* [EXERCISE PASSAGE]
Often in art and theater, performers and artists reach within themselves to present their audiences with a picture of aestheticized pain. “4.48 Psychosis,” based on a script by Sarah Kane, is one of the most vivid and gruesome theatrical depictions of inner pain ever performed.

Presented by the Students’ Experimental Theater in collaboration with the Berkeley Art Museum & Pacific Film Archive, or BAMPFA, the work chronicles a deeply personal look into the mind of someone who is suicidal — something that English playwright Kane struggled with throughout her life. Kane is said to have woken up consistently at 4:48 a.m. every morning — throughout the play, these awakenings are called moments of depression, insanity and clarity, but they provide no structure of which to speak.

The performance defies concise summarization and feels more like a collection of poetic vignettes than a traditional narrative piece. The script of the play was published without characters, stage directions or any consistent formatting. It was the responsibility of director Baela Tinsley to create characters and a narrative from Kane’s source material, with Josephine Chiang as Patient, Theo Foley as Doctor and Kevin M as Narrator. Ultimately, however, each character seemed to serve as different representations of the self.

Throughout the show, the actors used their bodies as instruments to represent the layered self. Foley was tense, stiff and calculating as his character engaged in a chess game of sorts with his suicidal patient. Foley’s even and level tone made his few moments of anger and sadness scream to life.

In contrast to Foley’s performance, M shifted slightly from foot to foot. Speaking softly in poetic prose, he seemed at times to be floating and almost angelic. And finally, Chiang served as the show’s heart and center, grounding the dreamlike production firmly in reality.

* [WHAT TO WORK ON]
Do these statements agree with the theater review? Answer yes or no for each and quote the deciding words. (a) The script of the play was published with stage directions. (b) Kevin M played the Narrator. (c) Josephine Chiang played the Doctor. The items that come next are separate material, unconnected to the theater review.

* [EXTRACTED ENTRIES]

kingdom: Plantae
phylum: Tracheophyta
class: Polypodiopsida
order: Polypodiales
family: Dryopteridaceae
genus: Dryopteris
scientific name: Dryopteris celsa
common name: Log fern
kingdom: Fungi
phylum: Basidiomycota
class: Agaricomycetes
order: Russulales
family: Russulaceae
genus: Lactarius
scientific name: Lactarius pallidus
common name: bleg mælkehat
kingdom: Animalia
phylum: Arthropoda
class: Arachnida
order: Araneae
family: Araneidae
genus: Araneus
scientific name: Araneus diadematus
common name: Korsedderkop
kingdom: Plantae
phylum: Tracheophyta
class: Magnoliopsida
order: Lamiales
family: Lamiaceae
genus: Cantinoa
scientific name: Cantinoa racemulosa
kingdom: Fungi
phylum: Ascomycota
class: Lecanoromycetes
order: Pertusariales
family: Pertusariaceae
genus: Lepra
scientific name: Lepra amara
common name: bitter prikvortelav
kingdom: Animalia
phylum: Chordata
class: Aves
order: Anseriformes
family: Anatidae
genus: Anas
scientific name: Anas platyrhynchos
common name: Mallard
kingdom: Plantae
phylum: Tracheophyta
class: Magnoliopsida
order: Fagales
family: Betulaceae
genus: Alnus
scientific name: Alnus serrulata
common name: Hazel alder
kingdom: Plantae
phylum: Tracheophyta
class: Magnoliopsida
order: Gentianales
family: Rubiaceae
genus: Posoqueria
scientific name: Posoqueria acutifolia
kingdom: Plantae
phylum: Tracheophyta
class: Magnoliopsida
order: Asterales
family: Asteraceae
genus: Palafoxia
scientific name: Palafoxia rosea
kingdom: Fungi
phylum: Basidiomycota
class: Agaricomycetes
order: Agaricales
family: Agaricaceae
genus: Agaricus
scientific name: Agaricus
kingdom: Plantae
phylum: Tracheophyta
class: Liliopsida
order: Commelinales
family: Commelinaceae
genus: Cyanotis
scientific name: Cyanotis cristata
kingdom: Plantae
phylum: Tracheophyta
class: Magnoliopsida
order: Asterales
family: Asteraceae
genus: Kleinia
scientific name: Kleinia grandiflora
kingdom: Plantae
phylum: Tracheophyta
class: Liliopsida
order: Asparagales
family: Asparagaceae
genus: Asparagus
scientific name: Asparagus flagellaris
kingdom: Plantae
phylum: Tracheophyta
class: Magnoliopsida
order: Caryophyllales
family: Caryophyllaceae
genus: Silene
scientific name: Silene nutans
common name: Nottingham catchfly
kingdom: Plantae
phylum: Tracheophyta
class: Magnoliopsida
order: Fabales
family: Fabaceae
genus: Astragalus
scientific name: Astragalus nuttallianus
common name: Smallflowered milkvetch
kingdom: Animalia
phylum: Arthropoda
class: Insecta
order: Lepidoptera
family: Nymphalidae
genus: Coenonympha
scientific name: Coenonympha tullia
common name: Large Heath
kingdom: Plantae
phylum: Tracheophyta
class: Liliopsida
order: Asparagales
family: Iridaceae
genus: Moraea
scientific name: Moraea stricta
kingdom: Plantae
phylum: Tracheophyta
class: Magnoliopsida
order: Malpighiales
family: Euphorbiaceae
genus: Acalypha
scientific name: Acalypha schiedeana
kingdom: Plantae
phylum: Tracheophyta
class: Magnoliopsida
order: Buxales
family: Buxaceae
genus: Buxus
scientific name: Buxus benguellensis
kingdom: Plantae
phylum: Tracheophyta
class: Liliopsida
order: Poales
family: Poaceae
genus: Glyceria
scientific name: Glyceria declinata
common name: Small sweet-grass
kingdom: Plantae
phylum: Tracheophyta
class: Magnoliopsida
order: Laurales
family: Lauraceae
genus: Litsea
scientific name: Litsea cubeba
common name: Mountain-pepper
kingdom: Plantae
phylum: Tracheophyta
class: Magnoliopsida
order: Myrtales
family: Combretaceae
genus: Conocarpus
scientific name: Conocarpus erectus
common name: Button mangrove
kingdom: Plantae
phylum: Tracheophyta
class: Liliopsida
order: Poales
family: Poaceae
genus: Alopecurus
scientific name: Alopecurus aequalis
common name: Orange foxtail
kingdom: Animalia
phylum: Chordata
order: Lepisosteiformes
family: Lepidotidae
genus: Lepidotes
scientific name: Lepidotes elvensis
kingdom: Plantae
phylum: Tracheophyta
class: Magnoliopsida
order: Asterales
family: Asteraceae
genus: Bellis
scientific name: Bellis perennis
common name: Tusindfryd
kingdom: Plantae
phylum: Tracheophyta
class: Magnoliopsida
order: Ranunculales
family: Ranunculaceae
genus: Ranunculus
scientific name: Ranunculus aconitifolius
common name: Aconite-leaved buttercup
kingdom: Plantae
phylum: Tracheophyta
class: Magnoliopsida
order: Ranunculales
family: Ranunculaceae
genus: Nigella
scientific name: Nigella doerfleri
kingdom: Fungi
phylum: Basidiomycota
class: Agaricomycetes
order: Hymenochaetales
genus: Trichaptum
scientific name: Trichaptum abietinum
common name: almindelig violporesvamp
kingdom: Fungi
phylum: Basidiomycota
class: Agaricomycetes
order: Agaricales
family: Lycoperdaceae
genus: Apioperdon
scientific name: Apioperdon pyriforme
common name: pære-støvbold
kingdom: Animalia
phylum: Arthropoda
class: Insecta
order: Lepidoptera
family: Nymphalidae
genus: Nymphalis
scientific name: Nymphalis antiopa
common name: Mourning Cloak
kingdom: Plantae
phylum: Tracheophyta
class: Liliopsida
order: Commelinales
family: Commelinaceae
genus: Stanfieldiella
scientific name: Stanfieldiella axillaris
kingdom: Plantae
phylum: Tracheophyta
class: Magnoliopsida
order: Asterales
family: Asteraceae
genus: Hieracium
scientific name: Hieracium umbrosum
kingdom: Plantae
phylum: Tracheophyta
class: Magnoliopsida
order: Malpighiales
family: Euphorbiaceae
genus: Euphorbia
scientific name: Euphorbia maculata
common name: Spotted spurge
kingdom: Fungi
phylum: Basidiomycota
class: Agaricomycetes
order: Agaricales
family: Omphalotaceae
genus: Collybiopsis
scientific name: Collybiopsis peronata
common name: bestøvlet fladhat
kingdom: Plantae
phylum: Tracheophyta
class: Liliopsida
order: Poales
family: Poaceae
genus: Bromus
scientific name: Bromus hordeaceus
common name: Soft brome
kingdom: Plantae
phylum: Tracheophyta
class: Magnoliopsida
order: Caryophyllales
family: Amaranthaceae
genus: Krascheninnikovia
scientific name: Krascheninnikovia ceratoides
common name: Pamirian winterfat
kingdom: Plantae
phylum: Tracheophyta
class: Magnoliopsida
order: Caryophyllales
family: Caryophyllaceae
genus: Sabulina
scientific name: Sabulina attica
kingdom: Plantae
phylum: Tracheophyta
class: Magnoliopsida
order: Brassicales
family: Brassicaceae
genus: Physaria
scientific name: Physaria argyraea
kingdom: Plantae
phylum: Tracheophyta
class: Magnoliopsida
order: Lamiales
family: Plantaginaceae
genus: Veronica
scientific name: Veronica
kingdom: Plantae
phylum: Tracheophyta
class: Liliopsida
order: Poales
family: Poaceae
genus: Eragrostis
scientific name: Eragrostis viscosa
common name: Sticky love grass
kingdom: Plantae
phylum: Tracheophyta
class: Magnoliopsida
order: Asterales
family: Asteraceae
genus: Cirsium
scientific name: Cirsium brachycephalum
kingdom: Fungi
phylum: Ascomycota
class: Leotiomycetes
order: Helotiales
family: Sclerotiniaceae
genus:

* [TASK OUTPUT]
(a) No: "The script of the play was published without characters, stage directions or any consistent formatting."
(b) Yes: "Kevin M as Narrator"
(c) No: "Josephine Chiang as Patient, Theo Foley as Doctor"